We propose KMMLU, a new Korean benchmark with 35,030 expert-level
multiple-choice questions across 45 subjects ranging from humanities to STEM.
Unlike previous Korean benchmarks that are translated from existing English
benchmarks, KMMLU is collected from original Korean exams, capturing linguistic
and cultural aspects of the Korean language. We test 26 publically available
and proprietary LLMs, identifying significant room for improvement. The best
publicly available model achieves 50.54% on KMMLU, far below the average human
performance of 62.6%. This model was primarily trained for English and Chinese,
not Korean. Current LLMs tailored to Korean, such as Polyglot-Ko, perform far
worse. Surprisingly, even the most capable proprietary LLMs, e.g., GPT-4 and
HyperCLOVA X, achieve 59.95% and 53.40%, respectively. This suggests that
further work is needed to improve Korean LLMs, and KMMLU offers the right tool
to track this progress.
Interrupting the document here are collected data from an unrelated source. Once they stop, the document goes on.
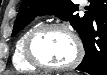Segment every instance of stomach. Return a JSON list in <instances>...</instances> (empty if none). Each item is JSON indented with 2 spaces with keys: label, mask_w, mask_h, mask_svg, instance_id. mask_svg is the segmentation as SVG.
Returning a JSON list of instances; mask_svg holds the SVG:
<instances>
[{
  "label": "stomach",
  "mask_w": 107,
  "mask_h": 75,
  "mask_svg": "<svg viewBox=\"0 0 107 75\" xmlns=\"http://www.w3.org/2000/svg\"><path fill=\"white\" fill-rule=\"evenodd\" d=\"M65 75H77V74H72V73H70V74H65Z\"/></svg>",
  "instance_id": "0dacf381"
}]
</instances>
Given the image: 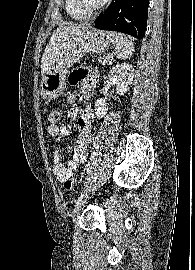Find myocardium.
<instances>
[{"label": "myocardium", "mask_w": 195, "mask_h": 270, "mask_svg": "<svg viewBox=\"0 0 195 270\" xmlns=\"http://www.w3.org/2000/svg\"><path fill=\"white\" fill-rule=\"evenodd\" d=\"M79 9L86 13L94 14L101 10L109 0H101L95 5H90L86 0H75Z\"/></svg>", "instance_id": "myocardium-1"}]
</instances>
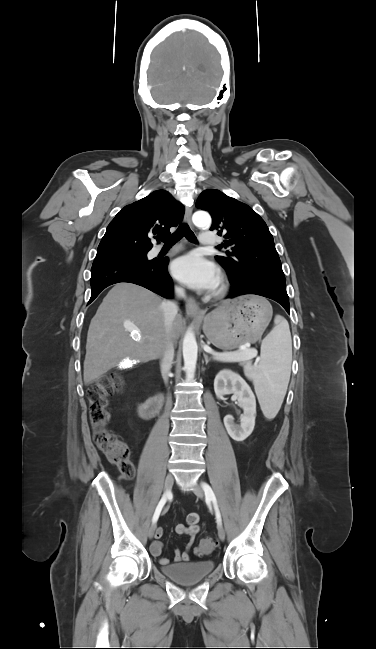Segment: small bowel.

We make our dataset publicly available on the Hugging
Face Hub and integrate the benchmark into EleutherAI's Language Model
Evaluation Harness.

我们提出了 KMMLU，这是一个新的韩语基准，包括来自 45 个学科的 35,030 个专家级多项选择题，涵盖人文学科到 STEM 学科。与之前从现有英语基准翻译而来的韩语基准不同，KMMLU 收集了来自原始韩语考试的问题，捕捉了韩语的语言和文化方面。我们测试了 26 个公开和专有 LLM 模型，发现有显著的改进空间。最好的公开模型在 KMMLU 上的准确率为 50.54％，远远低于人类平均表现 62.6％。该模型主要用于英文和中文训练，而不是韩语。对于韩语，当前的适用 LLMs，例如 Polyglot-Ko，表现得更差。令人惊讶的是，即使是最强大的专有 LLMs，例如 GPT-4 和 HyperCLOVA X，分别只能达到 59.95％和 53.40％。这表明需要进一步改进韩语 LLMs，而 KMMLU 提供了追踪这一进展的正确工具。我们在 Hugging Face Hub 上公开了我们的数据集，并将这个基准整合到 EleutherAI 的语言模型评估工具中。